| TEXT PASSAGE |
Responsibility Accounting, Performance Measurement
Segment Reposting, and Transfer Pricing
 Responsibility Accounting is a management system that aims to develop
   performance measures by which segment managers are evaluated. Under
   responsibility accounting segments are broadly categorized as:


    Cost centers – segments whose managers are held responsible only for
     costs but not for revenue or investments


    Profit centers – segments whose managers are held responsible for both
     costs and revenues but not for investments


    Investment centers – segments whose managers are held responsible for
     the capital invested as well as the profits made in the segment
       Segment Reporting
Obviously, in each segment category managerial responsibilities are
 different. The performance measures for evaluating managers
 should also be different so as to be consistent with the
 responsibilities. For example, assigning revenue or sales targets to
 a cost center manager would not be sensible.
What are the advantages and disadvantages of decentralization –
 that is dividing the company into cost, profit, and investment
 centers and hiring managers to run each center rather than
 requiring the corporate top management to run all of them?
       Segment Reporting
Segment reports provide information about each segment’s financial
  performance and are important for assessing a segment’s success in attaining
  its goals as set mainly by upper level management.

[Skeletal landmark data]

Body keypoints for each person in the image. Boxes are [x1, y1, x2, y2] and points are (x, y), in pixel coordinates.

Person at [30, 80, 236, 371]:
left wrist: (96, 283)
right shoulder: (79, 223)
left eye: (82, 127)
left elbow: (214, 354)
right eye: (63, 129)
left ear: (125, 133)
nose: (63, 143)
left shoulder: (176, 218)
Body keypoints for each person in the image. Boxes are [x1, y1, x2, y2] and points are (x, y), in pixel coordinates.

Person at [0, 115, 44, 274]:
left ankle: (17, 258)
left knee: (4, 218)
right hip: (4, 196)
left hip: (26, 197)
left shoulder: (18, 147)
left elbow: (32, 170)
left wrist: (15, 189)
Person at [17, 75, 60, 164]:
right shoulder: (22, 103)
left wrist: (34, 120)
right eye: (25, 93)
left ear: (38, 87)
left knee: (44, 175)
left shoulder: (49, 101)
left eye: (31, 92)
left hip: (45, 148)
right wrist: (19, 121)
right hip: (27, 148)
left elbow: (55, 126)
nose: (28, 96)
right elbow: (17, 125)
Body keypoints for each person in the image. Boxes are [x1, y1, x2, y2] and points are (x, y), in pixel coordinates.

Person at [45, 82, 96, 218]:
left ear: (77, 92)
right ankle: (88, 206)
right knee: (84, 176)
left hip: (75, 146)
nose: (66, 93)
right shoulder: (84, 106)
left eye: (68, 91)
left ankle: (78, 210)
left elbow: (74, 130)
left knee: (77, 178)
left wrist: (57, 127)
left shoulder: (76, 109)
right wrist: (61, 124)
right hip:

| TASKS TO CARRY OUT |
- A) According to the responsibility accounting text, why should the performance measures used to evaluate managers differ from one segment category to another?
- B) In the responsibility accounting text, rewrite the stretch from "What are the" through "upper level management.", renaming "decentralization" as "delegation".
- C) Take the responsibility accounting text further, starting after its final sentence.

| RESULTS OF THE EXERCISE |
- A) Managerial responsibilities differ in each segment category, so the performance measures should differ too in order to stay consistent with those responsibilities. Assigning revenue or sales targets to a cost center manager, for example, would not be sensible.

- B)
What are the advantages and disadvantages of delegation –
 that is dividing the company into cost, profit, and investment
 centers and hiring managers to run each center rather than
 requiring the corporate top management to run all of them?
       Segment Reporting
Segment reports provide information about each segment’s financial
  performance and are important for assessing a segment’s success in attaining
  its goals as set mainly by upper level management.

- C)
Segmented income statements reveal the profits earned by individual
  segments and hence the contribution of each segment to the overall
  corporate profitability. Income statements of segments are usually prepared
  in the contribution format which requires identifying the fixed costs
  attributable to segments.
Traceable fixed costs – are caused by a particular segment and would go
  away if the segment is discontinued
Common fixed costs – costs that are incurred to support more than one
  segment and hence are not directly identified with a particular segment.
  Common fixed costs would not go away if any particular segment is
  discontinued.
Only traceable fixed costs are included in the income statements of segments;
  common fixed costs are excluded.
         Traceable and Common Costs
Classify the following fixed costs as traceable or common (Note: NBC is a subsidiary
   of GE):
 The salary of GE’s CEO


   The salary of the president of GE’s Appliances business unit which comprises
    multiple divisions such as Refrigerators & Freezers; Washers & Dryers;
    Dishwashers & Disposers

   The maintenance cost for the broadcasting studios of NBC

   The depreciation cost on the GE headquarters building

   The maintenance and depreciation cost on the cameras used by NBC’s sports
    division

   The salaries paid to the news anchors at NBC

   The cost of heating, lighting, and air conditioning the NBC offices in Burbank,
    California and in New York
     Concept check
1. Managers in which of the following responsibility centers are held
     responsible for profits? (You may select more than one answer.)
    a. Revenue centers
    b. Cost centers
    c. Profit centers
    d. Investment centers

2. Which of the following statements is false? (You may select more than
     one answer.)
    a. The same cost can be traceable or common depending on how the
           segment is defined.
    b. In general, common fixed costs should be assigned to segments.
    c. If a company eliminates a segment of its business, the costs that were
           traceable to that segment should disappear.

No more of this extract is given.